• PARTS OF THE EXERCISE:
- A) Return a passage from the IRB chapter excerpt word for word. Begin at the words that have "(3) ln denotes" and stop after "the function NORMSDIST.".
- B) Answer these about the IRB chapter excerpt:
(i) In what is exposure at default measured?
(ii) What are risk weighted assets designed to address?
(iii) Which Excel function is named as offering the normal cumulative distribution function?

• SELECTED EXCERPT:
________________

CRE31 IRB approach: risk weight functions (paras. 31.1-31.45) (effective as of 1 January 2023)

This chapter sets out the calculation of risk-weighted assets for (1) corporate, sovereign and bank exposures; (2) retail exposures; and (3) equity exposures.

Version effective as of 01 Jan 2023

Changes due to December 2017 Basel III publication and the revised implementation date announced on 27 March 2020.

Introduction

31.1 This chapter presents the calculation of risk weighted assets under the internal ratings-based (IRB) approach for: (i) corporate, sovereign and bank exposures; and (ii) retail exposures. Risk weighted assets are designed to address unexpected losses from exposures. The method of calculating expected losses, and for determining the difference between that measure and provisions, is described CRE35.

Explanation of the risk-weight functions

31.2 Regarding the risk-weight functions for deriving risk weighted assets set out in this chapter:

(1) Probability of default (PD) and loss-given-default (LGD) are measured as decimals

(2) Exposure at default (EAD) is measured as currency (eg euros), except where explicitly noted otherwise

(3) ln denotes the natural logarithm

(4) N(x) denotes the cumulative distribution function for a standard normal random variable (ie the probability that a normal random variable with mean zero and variance of one is less than or equal to x). The normal cumulative distribution function is, for example, available in Excel as the function NORMSDIST.

________________

Saved data entries:
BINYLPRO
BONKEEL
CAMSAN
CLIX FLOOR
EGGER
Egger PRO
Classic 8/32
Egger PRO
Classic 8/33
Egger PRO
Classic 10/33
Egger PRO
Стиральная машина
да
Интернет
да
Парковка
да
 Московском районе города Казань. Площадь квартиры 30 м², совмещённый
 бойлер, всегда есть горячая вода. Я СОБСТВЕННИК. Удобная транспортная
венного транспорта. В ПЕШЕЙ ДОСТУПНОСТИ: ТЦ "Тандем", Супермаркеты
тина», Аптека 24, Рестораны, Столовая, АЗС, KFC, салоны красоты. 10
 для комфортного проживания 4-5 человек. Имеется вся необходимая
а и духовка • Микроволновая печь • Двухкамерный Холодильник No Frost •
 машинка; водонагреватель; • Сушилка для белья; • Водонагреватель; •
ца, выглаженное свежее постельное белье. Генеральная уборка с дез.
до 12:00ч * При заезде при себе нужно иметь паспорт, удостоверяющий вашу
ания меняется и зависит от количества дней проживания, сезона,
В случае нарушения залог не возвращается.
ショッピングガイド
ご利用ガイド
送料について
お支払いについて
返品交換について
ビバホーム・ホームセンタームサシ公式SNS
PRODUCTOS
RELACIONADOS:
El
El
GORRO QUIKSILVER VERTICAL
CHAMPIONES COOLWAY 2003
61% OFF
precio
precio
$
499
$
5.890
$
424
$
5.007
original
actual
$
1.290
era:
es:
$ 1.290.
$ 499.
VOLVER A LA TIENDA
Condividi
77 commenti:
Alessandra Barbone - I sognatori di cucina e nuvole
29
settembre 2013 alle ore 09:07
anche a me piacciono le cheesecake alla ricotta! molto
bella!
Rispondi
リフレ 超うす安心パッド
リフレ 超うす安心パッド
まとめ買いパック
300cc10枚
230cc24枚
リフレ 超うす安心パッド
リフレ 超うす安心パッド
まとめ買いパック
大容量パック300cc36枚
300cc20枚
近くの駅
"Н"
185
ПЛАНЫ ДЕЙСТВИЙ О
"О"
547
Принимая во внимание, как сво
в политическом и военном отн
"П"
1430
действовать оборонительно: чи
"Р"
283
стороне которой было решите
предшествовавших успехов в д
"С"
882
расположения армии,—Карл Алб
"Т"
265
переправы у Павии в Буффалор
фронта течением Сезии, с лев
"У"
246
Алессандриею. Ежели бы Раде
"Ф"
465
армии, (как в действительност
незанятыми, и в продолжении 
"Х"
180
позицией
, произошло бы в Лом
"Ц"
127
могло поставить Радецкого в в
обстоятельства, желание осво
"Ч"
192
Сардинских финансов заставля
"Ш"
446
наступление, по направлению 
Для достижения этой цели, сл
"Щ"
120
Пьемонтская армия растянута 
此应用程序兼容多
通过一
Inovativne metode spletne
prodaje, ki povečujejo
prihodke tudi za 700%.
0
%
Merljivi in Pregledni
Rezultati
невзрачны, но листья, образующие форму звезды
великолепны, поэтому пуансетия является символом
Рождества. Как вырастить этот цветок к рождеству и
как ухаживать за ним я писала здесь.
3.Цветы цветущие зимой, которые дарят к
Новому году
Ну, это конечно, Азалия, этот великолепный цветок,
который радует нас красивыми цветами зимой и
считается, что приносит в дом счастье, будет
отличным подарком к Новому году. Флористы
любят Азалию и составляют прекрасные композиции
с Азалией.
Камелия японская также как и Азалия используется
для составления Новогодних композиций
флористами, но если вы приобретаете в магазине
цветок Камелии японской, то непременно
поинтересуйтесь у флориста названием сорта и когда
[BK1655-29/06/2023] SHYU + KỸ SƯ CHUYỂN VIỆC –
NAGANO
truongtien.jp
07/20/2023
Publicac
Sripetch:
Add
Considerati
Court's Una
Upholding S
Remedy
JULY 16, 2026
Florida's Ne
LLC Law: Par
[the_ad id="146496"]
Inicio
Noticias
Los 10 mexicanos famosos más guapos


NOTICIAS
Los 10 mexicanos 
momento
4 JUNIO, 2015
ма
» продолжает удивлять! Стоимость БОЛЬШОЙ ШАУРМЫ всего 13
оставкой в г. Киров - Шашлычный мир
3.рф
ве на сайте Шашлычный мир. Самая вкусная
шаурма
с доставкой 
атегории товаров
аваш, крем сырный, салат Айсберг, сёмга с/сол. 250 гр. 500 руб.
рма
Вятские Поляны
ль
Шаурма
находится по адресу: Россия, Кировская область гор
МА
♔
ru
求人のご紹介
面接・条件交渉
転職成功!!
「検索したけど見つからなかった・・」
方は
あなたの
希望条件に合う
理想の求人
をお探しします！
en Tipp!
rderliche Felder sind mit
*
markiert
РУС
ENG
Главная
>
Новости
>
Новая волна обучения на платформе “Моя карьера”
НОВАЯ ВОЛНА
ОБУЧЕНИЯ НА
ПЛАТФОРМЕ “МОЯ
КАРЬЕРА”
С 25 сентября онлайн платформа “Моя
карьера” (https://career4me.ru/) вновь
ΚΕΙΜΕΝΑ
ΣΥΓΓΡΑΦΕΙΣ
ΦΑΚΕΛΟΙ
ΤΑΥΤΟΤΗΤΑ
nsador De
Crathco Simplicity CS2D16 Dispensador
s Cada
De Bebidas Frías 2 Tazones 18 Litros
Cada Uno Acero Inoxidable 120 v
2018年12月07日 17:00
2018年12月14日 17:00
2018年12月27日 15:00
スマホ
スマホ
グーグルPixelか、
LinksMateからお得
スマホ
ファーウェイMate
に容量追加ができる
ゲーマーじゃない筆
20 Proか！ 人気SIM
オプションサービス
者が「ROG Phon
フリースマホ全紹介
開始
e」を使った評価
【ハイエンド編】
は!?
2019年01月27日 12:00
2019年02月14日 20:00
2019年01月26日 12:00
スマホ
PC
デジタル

________________

• ANSWERS GIVEN:
- A)
(3) ln denotes the natural logarithm

(4) N(x) denotes the cumulative distribution function for a standard normal random variable (ie the probability that a normal random variable with mean zero and variance of one is less than or equal to x). The normal cumulative distribution function is, for example, available in Excel as the function NORMSDIST.

- B)
(i) In currency (eg euros), except where explicitly noted otherwise.
(ii) Unexpected losses from exposures.
(iii) NORMSDIST.